我的网络爬虫项目有阻塞问题。逻辑很简单。首先创建一个 Runnable，它下载 html 文档，扫描所有 links，然后在所有资助的 links 上创建新的 Runnable 对象。每个新创建的 Runnable 依次为每个 link 创建新的 Runnable 对象并执行它们。

问题是 ExecutorService 永远不会停止。

CrawlerTest.java

public class CrawlerTest {

    public static void main(String[] args) throws InterruptedException {
        new CrawlerService().crawlInternetResource("https://jsoup.org/");
    }
}

CrawlerService.java

import java.io.IOException;
import java.util.Collections;
import java.util.Set;
import java.util.concurrent.ConcurrentHashMap;
import java.util.concurrent.ExecutorService;
import java.util.concurrent.Executors;
import java.util.concurrent.TimeUnit;

import org.jsoup.Jsoup;
import org.jsoup.nodes.Document;
import org.jsoup.nodes.Element;
import org.jsoup.select.Elements;

public class CrawlerService {

    private Set<String> uniqueUrls = Collections.newSetFromMap(new ConcurrentHashMap<String, Boolean>(10000));
    private ExecutorService executorService = Executors.newFixedThreadPool(8);
    private String baseDomainUrl;

    public void crawlInternetResource(String baseDomainUrl) throws InterruptedException {
        this.baseDomainUrl = baseDomainUrl;
        System.out.println("Start");
        executorService.execute(new Crawler(baseDomainUrl)); //Run first thread and scan main domain page. This thread produce new threads.
        executorService.awaitTermination(10, TimeUnit.MINUTES);
        System.out.println("End");
    }

    private class Crawler implements Runnable { // Inner class that encapsulates thread and scan for links

        private String urlToCrawl;

        public Crawler(String urlToCrawl) {
            this.urlToCrawl = urlToCrawl;
        }

        public void run() {
            try {
                findAllLinks();
            } catch (InterruptedException e) {
                e.printStackTrace();
            }
        }

        private void findAllLinks() throws InterruptedException {
            /*Try to add new url in collection, if url is unique adds it to collection, 
             * scan document and start new thread for finded links*/
            if (uniqueUrls.add(urlToCrawl)) { 
                System.out.println(urlToCrawl);

                Document htmlDocument = loadHtmlDocument(urlToCrawl);
                Elements findedLinks = htmlDocument.select("a[href]");

                for (Element link : findedLinks) {
                    String absLink = link.attr("abs:href");
                    if (absLink.contains(baseDomainUrl) && !absLink.contains("#")) { //Check that we are don't go out of domain
                        executorService.execute(new Crawler(absLink)); //Start new thread for each funded link
                    }
                }
            }
        }

        private Document loadHtmlDocument(String internetResourceUrl) {
            Document document = null;
            try {
                document = Jsoup.connect(internetResourceUrl).ignoreHttpErrors(true).ignoreContentType(true)
                        .userAgent("Mozilla/5.0 (Windows NT 6.1; WOW64; rv:48.0) Gecko/20100101 Firefox/48.0")
                        .timeout(10000).get();
            } catch (IOException e) {
                System.out.println("Page load error");
                e.printStackTrace();
            }
            return document;
        }
    }
}

此应用大约需要 20 秒来扫描 jsoup.org 所有唯一的 link。
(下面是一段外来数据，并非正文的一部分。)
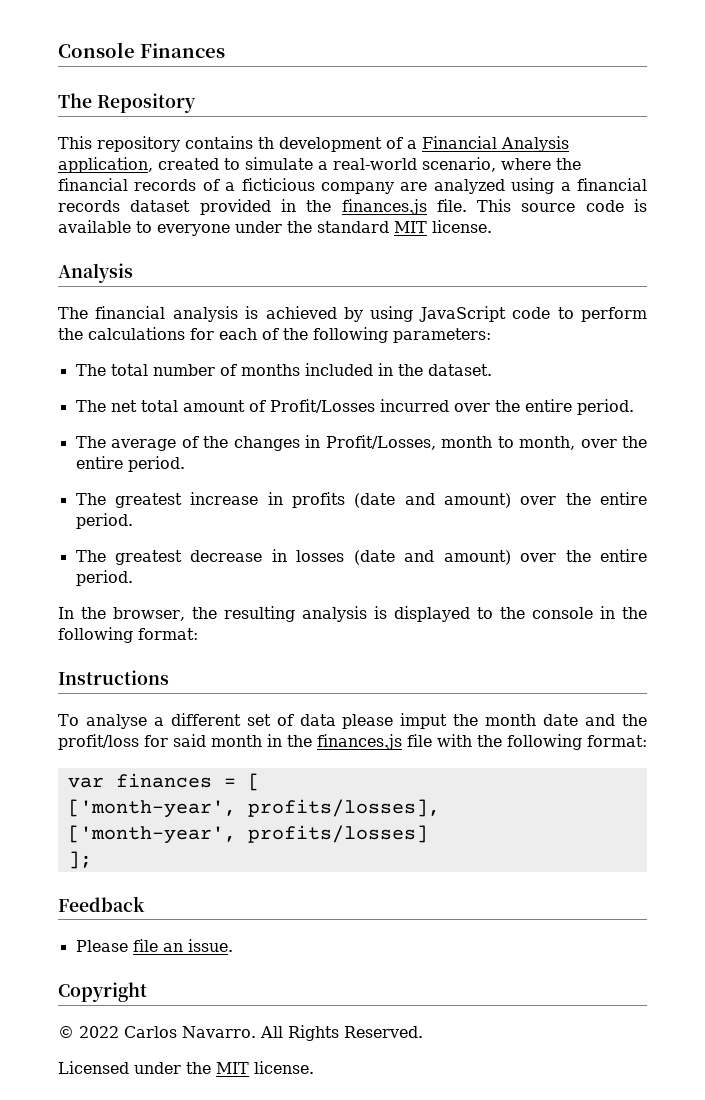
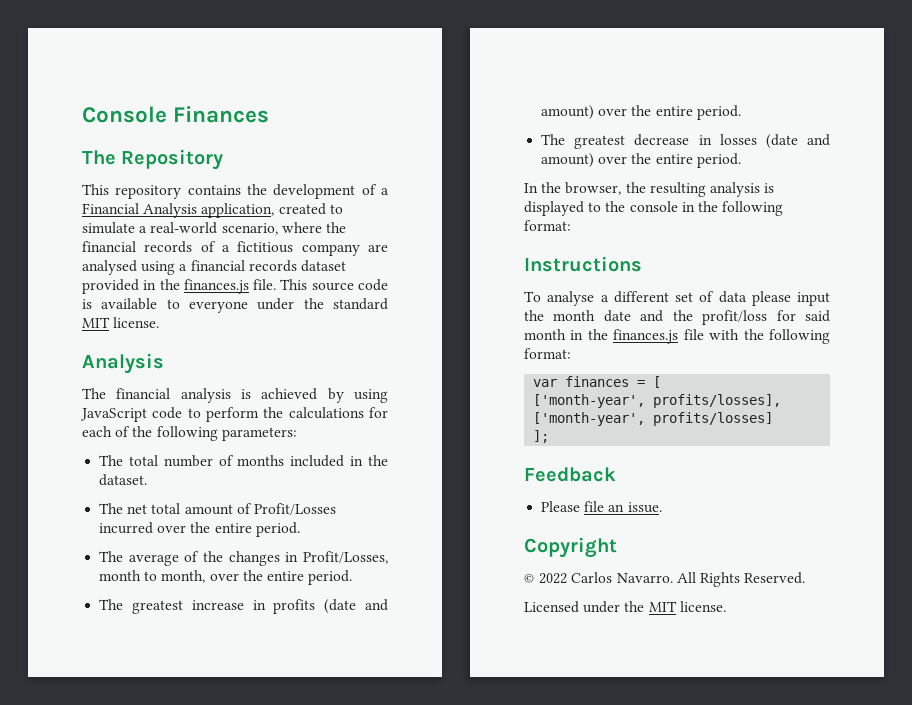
[258,137,274,149] th -> [247,184,267,195] the
[241,178,315,191] ficticious -> [237,241,294,253] fictitious
[433,179,505,194] analyzed -> [82,260,137,275] analysed
[400,713,448,729] imput -> [797,292,830,306] input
但它只需等待 10 分钟 executorService.awaitTermination(10, TimeUnit.MINUTES); 然后我看到死主线程和仍在工作的执行者。

Threads

如何强制ExecutorService正常工作？

我认为问题是它在另一个任务中而不是在主线程中调用 executorService.execute。

Answer 1

您在滥用 awaitTermination。根据 javadoc，你应该先调用 shutdown：

Blocks until all tasks have completed execution after a shutdown request, or the timeout occurs, or the current thread is interrupted, whichever happens first.

为了实现您的目标，我建议使用 CountDownLatch (or latch that support increments like this one) 来确定没有剩余任务的确切时刻，这样您就可以安全地执行 shutdown.

Answer 2

您没有调用关机。

这可能有效 - CrawlerService 中的 AtomicLong 变量。在每个新的子任务提交给执行程序服务之前递增。

修改您的运行() 方法以减少此计数器，如果为 0，则关闭执行程序服务

public void run() {
    try {
        findAllLinks();
    } catch (InterruptedException e) {
        e.printStackTrace();
    } finally {
        //decrements counter
        //If 0, shutdown executor from here or just notify CrawlerService who would be doing wait().
    }
}

在"finally"中，减少计数器，当计数器为零时，关闭执行器或只通知CrawlerService。 0 表示，这是最后一个，没有其他运行ning，none 等待在队列中。没有任务会提交任何新的子任务。

Answer 3

我看到你之前的评论：

I can't use CountDownLatch because I don't know beforehand how many unique links I will collect from resource.

首先，vsminkov 很准确地回答了 awaitTermniation 为什么要坐等 10 分钟。我将提供替代解决方案。

不要使用 CountDownLatch，而是使用 Phaser。对于每个新任务，您都可以注册并等待完成。

每次调用 execute.submit 并 arrive 每次 Runnable 完成时创建一个移相器和 register。

public void crawlInternetResource(String baseDomainUrl) {
    this.baseDomainUrl = baseDomainUrl;

    Phaser phaser = new Phaser();
    executorService.execute(new Crawler(phaser, baseDomainUrl)); 
    int phase = phaser.getPhase();
    phase.awaitAdvance(phase);
}

private class Crawler implements Runnable { 

    private final Phaser phaser;
    private String urlToCrawl;

    public Crawler(Phaser phaser, String urlToCrawl) {
        this.urlToCrawl = urlToCrawl;
        this.phaser = phaser;
        phaser.register(); // register new task
    }

    public void run(){
       ...
       phaser.arrive(); //may want to surround this in try/finally
    }

Answer 4

How to force ExecutorService work correctly?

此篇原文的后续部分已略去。